Following a year in which homelessness became the focus of attention and city leaders adopted a $15 per hour minimum wage, Mayor Eric Garcetti is expected to highlight the Los Angeles’s growing job numbers in his State of the City address Thursday.
Garcetti will deliver his speech at the factory of LED maker Noribachi, a Los Angeles-based business that moved from New Mexico in 2012 and was recently named among the city’s most promising companies by Forbes magazine.
The company’s story was features in one of two videos about the economy and jobs posted recently on the mayor’s Facebook page and billed as teasers to his state of the city address. The other video includes a testimonial from an 18-year-old Los Angeles resident who found a job through the city’s youth employment program.
In recent weeks, Garcetti has also touted the 109,000 jobs that were added since he took office in 2013, and the city’s latest 5.8 percent unemployment rate, which is half of what it was in 2012, during the height of the recession.
Garcetti will also likely talk up the city’s efforts to make it less cumbersome for businesses to operate in Los Angeles, such as the introduction of an expedited building permit approval process and upgrades in online systems for prospective city contractors.

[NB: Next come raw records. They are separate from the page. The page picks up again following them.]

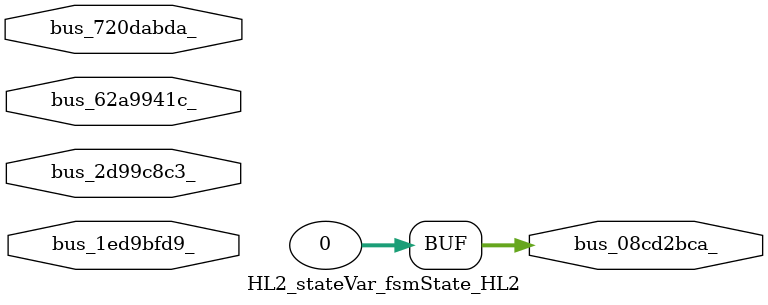
<source format=v>

module HL2(In1_COUNT, In1_SEND, CLK, Out1_DATA, Out1_SEND, Out1_RDY, Out1_ACK, RESET, In1_DATA, Out1_COUNT, In1_ACK);
input	[15:0]	In1_COUNT;
wire		the_action_go;
input		In1_SEND;
input		CLK;
output	[15:0]	Out1_DATA;
output		Out1_SEND;
input		Out1_RDY;
input		Out1_ACK;
wire		the_action_done;
input		RESET;
input	[15:0]	In1_DATA;
output	[15:0]	Out1_COUNT;
output		In1_ACK;
wire		bus_1f7ae77b_;
wire		scheduler;
wire		scheduler_u51;
wire		HL2_scheduler_instance_DONE;
wire	[31:0]	scheduler_u50;
wire		the_action;
wire		the_action_u20;
wire	[15:0]	the_action_u19;
wire		HL2_the_action_instance_DONE;
wire	[15:0]	the_action_u18;
wire		bus_6dfa4825_;
wire		bus_03747ec0_;
wire	[31:0]	bus_08cd2bca_;
assign the_action_go=scheduler_u51;
assign Out1_DATA=the_action_u18;
assign Out1_SEND=the_action;
assign the_action_done=bus_03747ec0_;
assign Out1_COUNT=the_action_u19;
assign In1_ACK=the_action_u20;
HL2_globalreset_physical_21d9863a_ HL2_globalreset_physical_21d9863a__1(.bus_04c1d9f4_(CLK), 
  .bus_4ccf3121_(RESET), .bus_1f7ae77b_(bus_1f7ae77b_));
HL2_scheduler HL2_scheduler_instance(.CLK(CLK), .RESET(bus_1f7ae77b_), .GO(bus_6dfa4825_), 
  .port_56cdf388_(32'h0), .port_18a271d2_(the_action_done), .port_316627c0_(In1_SEND), 
  .port_09137730_(Out1_RDY), .DONE(HL2_scheduler_instance_DONE), .RESULT(scheduler), 
  .RESULT_u395(scheduler_u50), .RESULT_u396(scheduler_u51));
HL2_the_action HL2_the_action_instance(.CLK(CLK), .GO(the_action_go), .port_0578d166_(In1_DATA), 
  .DONE(HL2_the_action_instance_DONE), .RESULT(the_action), .RESULT_u397(the_action_u18), 
  .RESULT_u398(the_action_u19), .RESULT_u399(the_action_u20));
HL2_Kicker_13 HL2_Kicker_13_1(.CLK(CLK), .RESET(bus_1f7ae77b_), .bus_6dfa4825_(bus_6dfa4825_));
assign bus_03747ec0_=HL2_the_action_instance_DONE&{1{HL2_the_action_instance_DONE}};
HL2_stateVar_fsmState_HL2 HL2_stateVar_fsmState_HL2_1(.bus_2d99c8c3_(CLK), .bus_720dabda_(bus_1f7ae77b_), 
  .bus_62a9941c_(scheduler), .bus_1ed9bfd9_(32'h0), .bus_08cd2bca_(bus_08cd2bca_));
endmodule



module HL2_globalreset_physical_21d9863a_(bus_04c1d9f4_, bus_4ccf3121_, bus_1f7ae77b_);
input		bus_04c1d9f4_;
input		bus_4ccf3121_;
output		bus_1f7ae77b_;
reg		final_u11=1'h1;
reg		cross_u11=1'h0;
wire		not_36b7fe03_u0;
wire		or_33c8b30c_u0;
reg		glitch_u11=1'h0;
wire		and_4d02cb4a_u0;
reg		sample_u11=1'h0;
always @(posedge bus_04c1d9f4_)
begin
final_u11<=not_36b7fe03_u0;
end
assign bus_1f7ae77b_=or_33c8b30c_u0;
always @(posedge bus_04c1d9f4_)
begin
cross_u11<=sample_u11;
end
assign not_36b7fe03_u0=~and_4d02cb4a_u0;
assign or_33c8b30c_u0=bus_4ccf3121_|final_u11;
always @(posedge bus_04c1d9f4_)
begin
glitch_u11<=cross_u11;
end
assign and_4d02cb4a_u0=cross_u11&glitch_u11;
always @(posedge bus_04c1d9f4_)
begin
sample_u11<=1'h1;
end
endmodule



module HL2_scheduler(CLK, RESET, GO, port_56cdf388_, port_18a271d2_, port_316627c0_, port_09137730_, RESULT, RESULT_u395, RESULT_u396, DONE);
input		CLK;
input		RESET;
input		GO;
input	[31:0]	port_56cdf388_;
input		port_18a271d2_;
input		port_316627c0_;
input		port_09137730_;
output		RESULT;
output	[31:0]	RESULT_u395;
output		RESULT_u396;
output		DONE;
reg		reg_6b865586_u0=1'h0;
wire signed	[31:0]	equals_a_signed;
wire signed	[31:0]	equals_b_signed;
wire		equals;
wire		and_u697_u0;
wire		not_u138_u0;
wire		and_u698_u0;
wire		and_u699_u0;
wire		and_u700_u0;
wire		not_u139_u0;
wire		and_u701_u0;
wire		not_u140_u0;
wire		and_u702_u0;
wire		simplePinWrite;
wire		and_u703_u0;
wire		and_u704_u0;
wire		and_u705_u0;
wire		and_u706_u0;
wire		or_u180_u0;
reg		reg_059547f4_u0=1'h0;
reg		reg_059547f4_result_delayed_u0=1'h0;
wire		or_u181_u0;
always @(posedge CLK or posedge RESET)
begin
if (RESET)
reg_6b865586_u0<=1'h0;
else reg_6b865586_u0<=and_u706_u0;
end
assign equals_a_signed=32'h0;
assign equals_b_signed=32'h0;
assign equals=equals_a_signed==equals_b_signed;
assign and_u697_u0=and_u706_u0&equals;
assign not_u138_u0=~equals;
assign and_u698_u0=and_u706_u0&not_u138_u0;
assign and_u699_u0=and_u705_u0&not_u139_u0;
assign and_u700_u0=and_u705_u0&port_316627c0_;
assign not_u139_u0=~port_316627c0_;
assign and_u701_u0=and_u704_u0&not_u140_u0;
assign not_u140_u0=~port_09137730_;
assign and_u702_u0=and_u704_u0&port_09137730_;
assign simplePinWrite=and_u703_u0&{1{and_u703_u0}};
assign and_u703_u0=and_u702_u0&and_u704_u0;
assign and_u704_u0=and_u700_u0&and_u705_u0;
assign and_u705_u0=and_u697_u0&and_u706_u0;
assign and_u706_u0=or_u180_u0&or_u180_u0;
assign or_u180_u0=reg_6b865586_u0|reg_059547f4_result_delayed_u0;
always @(posedge CLK or posedge RESET)
begin
if (RESET)
reg_059547f4_u0<=1'h0;
else reg_059547f4_u0<=GO;
end
always @(posedge CLK or posedge RESET)
begin
if (RESET)
reg_059547f4_result_delayed_u0<=1'h0;
else reg_059547f4_result_delayed_u0<=reg_059547f4_u0;
end
assign or_u181_u0=GO|and_u703_u0;
assign RESULT=or_u181_u0;
assign RESULT_u395=32'h0;
assign RESULT_u396=simplePinWrite;
assign DONE=1'h0;
endmodule



module HL2_the_action(CLK, GO, port_0578d166_, RESULT, RESULT_u397, RESULT_u398, RESULT_u399, DONE);
input		CLK;
input		GO;
input	[15:0]	port_0578d166_;
output		RESULT;
output	[15:0]	RESULT_u397;
output	[15:0]	RESULT_u398;
output		RESULT_u399;
output		DONE;
wire		simplePinWrite;
wire		simplePinWrite_u117;
wire	[15:0]	simplePinWrite_u118;
wire	[15:0]	simplePinWrite_u119;
assign simplePinWrite=GO&{1{GO}};
assign simplePinWrite_u117=GO&{1{GO}};
assign simplePinWrite_u118=16'h1&{16{1'h1}};
assign simplePinWrite_u119=port_0578d166_;
assign RESULT=simplePinWrite_u117;
assign RESULT_u397=simplePinWrite_u119;
assign RESULT_u398=simplePinWrite_u118;
assign RESULT_u399=simplePinWrite;
assign DONE=GO;
endmodule



module HL2_Kicker_13(CLK, RESET, bus_6dfa4825_);
input		CLK;
input		RESET;
output		bus_6dfa4825_;
reg		kicker_2=1'h0;
wire		bus_558aca05_;
wire		bus_200e9456_;
wire		bus_23fd0f5c_;
reg		kicker_1=1'h0;
reg		kicker_res=1'h0;
wire		bus_136f74bb_;
always @(posedge CLK)
begin
kicker_2<=bus_23fd0f5c_;
end
assign bus_558aca05_=kicker_1&bus_200e9456_&bus_136f74bb_;
assign bus_200e9456_=~RESET;
assign bus_6dfa4825_=kicker_res;
assign bus_23fd0f5c_=bus_200e9456_&kicker_1;
always @(posedge CLK)
begin
kicker_1<=bus_200e9456_;
end
always @(posedge CLK)
begin
kicker_res<=bus_558aca05_;
end
assign bus_136f74bb_=~kicker_2;
endmodule



module HL2_endianswapper_52f74d40_(endianswapper_52f74d40_in, endianswapper_52f74d40_out);
input	[31:0]	endianswapper_52f74d40_in;
output	[31:0]	endianswapper_52f74d40_out;
assign endianswapper_52f74d40_out=32'h0;
endmodule



module HL2_endianswapper_0410591e_(endianswapper_0410591e_in, endianswapper_0410591e_out);
input	[31:0]	endianswapper_0410591e_in;
output	[31:0]	endianswapper_0410591e_out;
assign endianswapper_0410591e_out=32'h0;
endmodule



module HL2_stateVar_fsmState_HL2(bus_2d99c8c3_, bus_720dabda_, bus_62a9941c_, bus_1ed9bfd9_, bus_08cd2bca_);
input		bus_2d99c8c3_;
input		bus_720dabda_;
input		bus_62a9941c_;
input	[31:0]	bus_1ed9bfd9_;
output	[31:0]	bus_08cd2bca_;
wire	[31:0]	endianswapper_52f74d40_out;
wire	[31:0]	endianswapper_0410591e_out;
HL2_endianswapper_52f74d40_ HL2_endianswapper_52f74d40__1(.endianswapper_52f74d40_in(32'h0), 
  .endianswapper_52f74d40_out(endianswapper_52f74d40_out));
assign bus_08cd2bca_=32'h0;
HL2_endianswapper_0410591e_ HL2_endianswapper_0410591e__1(.endianswapper_0410591e_in(32'h0), 
  .endianswapper_0410591e_out(endianswapper_0410591e_out));
endmodule



</source>
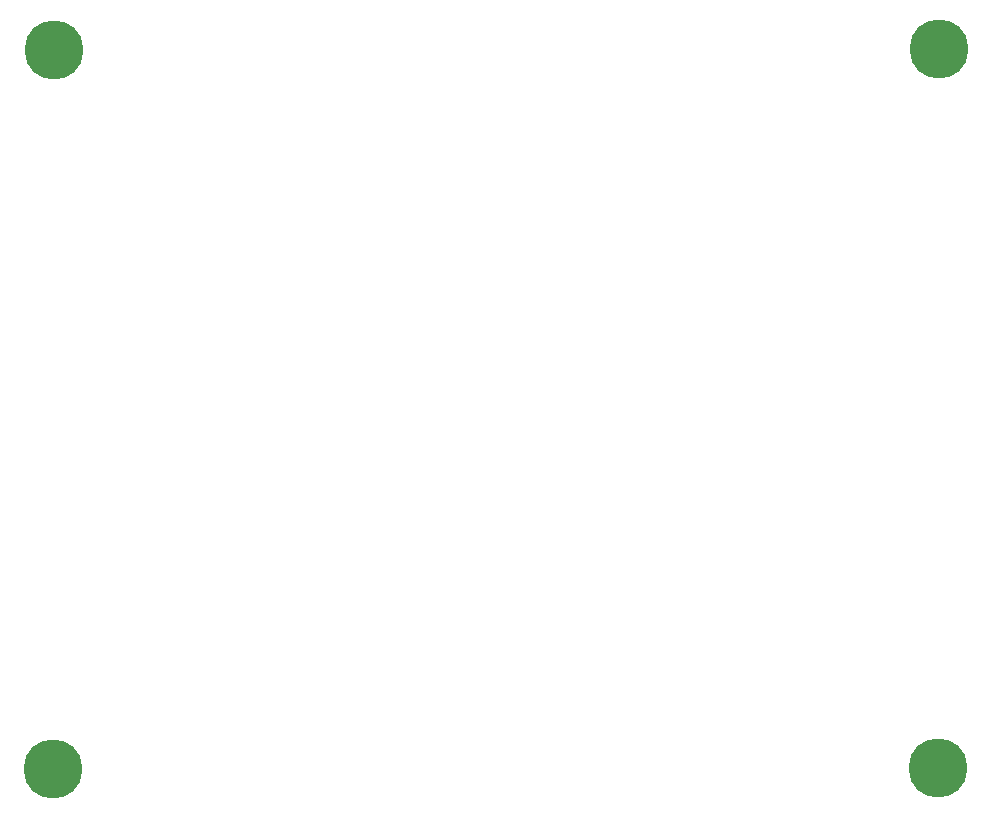
<source format=gbr>
G04 EasyPC Gerber Version 21.0.3 Build 4286 *
G04 #@! TF.Part,Single*
G04 #@! TF.FileFunction,Copper,L2,Bot *
G04 #@! TF.FilePolarity,Positive *
%FSLAX35Y35*%
%MOIN*%
G04 #@! TA.AperFunction,WasherPad*
%ADD103C,0.19685*%
X0Y0D02*
D02*
D103*
X39815Y71481D03*
X40209Y311244D03*
X334697Y71874D03*
X335091Y311638D03*
X0Y0D02*
M02*

</source>
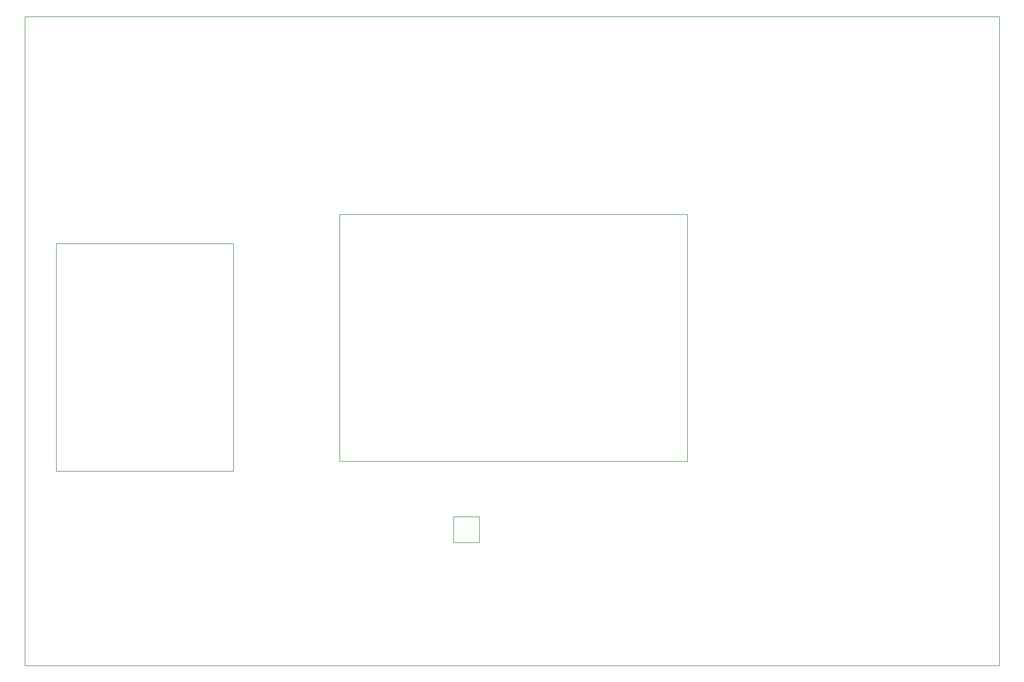
<source format=gbr>
%TF.GenerationSoftware,KiCad,Pcbnew,8.0.0*%
%TF.CreationDate,2024-03-15T07:42:52+01:00*%
%TF.ProjectId,Game_Board_v1,47616d65-5f42-46f6-9172-645f76312e6b,rev?*%
%TF.SameCoordinates,Original*%
%TF.FileFunction,Profile,NP*%
%FSLAX46Y46*%
G04 Gerber Fmt 4.6, Leading zero omitted, Abs format (unit mm)*
G04 Created by KiCad (PCBNEW 8.0.0) date 2024-03-15 07:42:52*
%MOMM*%
%LPD*%
G01*
G04 APERTURE LIST*
%TA.AperFunction,Profile*%
%ADD10C,0.050000*%
%TD*%
G04 APERTURE END LIST*
D10*
X132000000Y-63500000D02*
X282000000Y-63500000D01*
X282000000Y-163500000D01*
X132000000Y-163500000D01*
X132000000Y-63500000D01*
X136850000Y-98500000D02*
X164100000Y-98500000D01*
X164100000Y-133500000D01*
X136850000Y-133500000D01*
X136850000Y-98500000D01*
X198000000Y-140500000D02*
X202000000Y-140500000D01*
X202000000Y-144500000D01*
X198000000Y-144500000D01*
X198000000Y-140500000D01*
X180500000Y-94000000D02*
X234000000Y-94000000D01*
X234000000Y-132000000D01*
X180500000Y-132000000D01*
X180500000Y-94000000D01*
M02*

</source>
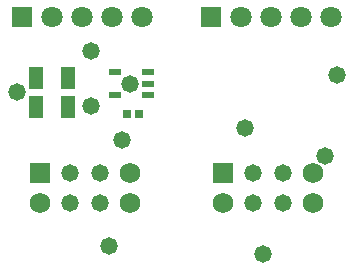
<source format=gbs>
G04*
G04 #@! TF.GenerationSoftware,Altium Limited,Altium Designer,20.2.6 (244)*
G04*
G04 Layer_Color=16711935*
%FSLAX25Y25*%
%MOIN*%
G70*
G04*
G04 #@! TF.SameCoordinates,C884C1E4-69B8-4AE2-8FFD-ECE4C5FCCFCF*
G04*
G04*
G04 #@! TF.FilePolarity,Negative*
G04*
G01*
G75*
%ADD32R,0.05131X0.07493*%
%ADD33R,0.03162X0.02769*%
%ADD35C,0.05800*%
%ADD36C,0.06800*%
%ADD37R,0.06800X0.06800*%
%ADD38R,0.07099X0.07099*%
%ADD39C,0.07099*%
%ADD50R,0.03850X0.02200*%
D32*
X110685Y167000D02*
D03*
X121315D02*
D03*
X110685Y157500D02*
D03*
X121315D02*
D03*
D33*
X144968Y155000D02*
D03*
X141032D02*
D03*
D35*
X193000Y125500D02*
D03*
X183000D02*
D03*
Y135500D02*
D03*
X193000D02*
D03*
X132000D02*
D03*
X122000D02*
D03*
Y125500D02*
D03*
X132000D02*
D03*
X129000Y176000D02*
D03*
X139500Y146500D02*
D03*
X180500Y150500D02*
D03*
X207000Y141000D02*
D03*
X211000Y168000D02*
D03*
X186500Y108500D02*
D03*
X129000Y157681D02*
D03*
X142000Y165000D02*
D03*
X104500Y162500D02*
D03*
X135000Y111000D02*
D03*
D36*
X203000Y125500D02*
D03*
X173000D02*
D03*
X203000Y135500D02*
D03*
X142000D02*
D03*
X112000Y125500D02*
D03*
X142000D02*
D03*
D37*
X173000Y135500D02*
D03*
X112000D02*
D03*
D38*
X169000Y187500D02*
D03*
X106000D02*
D03*
D39*
X179000D02*
D03*
X189000D02*
D03*
X199000D02*
D03*
X209000D02*
D03*
X116000D02*
D03*
X126000D02*
D03*
X136000D02*
D03*
X146000D02*
D03*
D50*
X137250Y169000D02*
D03*
Y161520D02*
D03*
X148000D02*
D03*
Y165260D02*
D03*
Y169000D02*
D03*
M02*

</source>
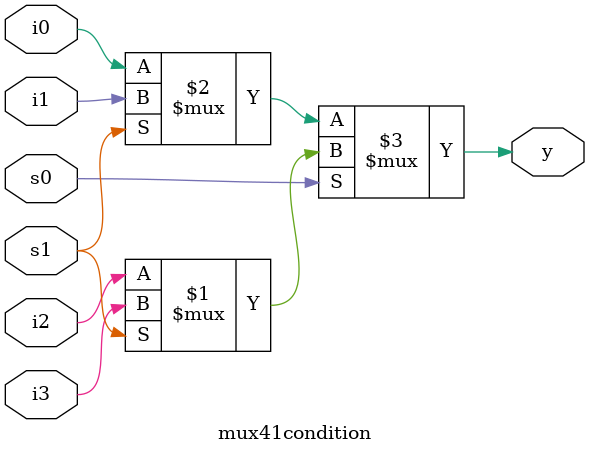
<source format=v>
module mux41condition(i0,i1,i2,i3,s0,s1,y);
input i0,i1,i2,i3,s0,s1;
output y;
assign y=s0?(s1?i3:i2):(s1?i1:i0);
endmodule

</source>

The attention to job creation comes following a year in which the City Council adopted a $15 per hour minimum wage hike amid worries by business leaders that the measure would lead to workers losing their jobs.
In addition to the jobs discussion, Garcetti’s state of the city speech will likely need to touch on the city’s crime rate, which went up for the first time in more than a decade last year, and is still going up this year.
The ongoing issue of homelessness will likely be another necessary topic, with city officials spending much of the past year talking about their efforts in putting together a comprehensive plan for reducing homelessness.
The issue of where the city will come up with the funding needed to address the homelessness — which ultimately requires that more affordable housing to be created to house the homeless and others on the verge of living on the streets — has yet to be decided, though the mayor is expected to provide an answer in his budget proposal that’s set to be released later this month.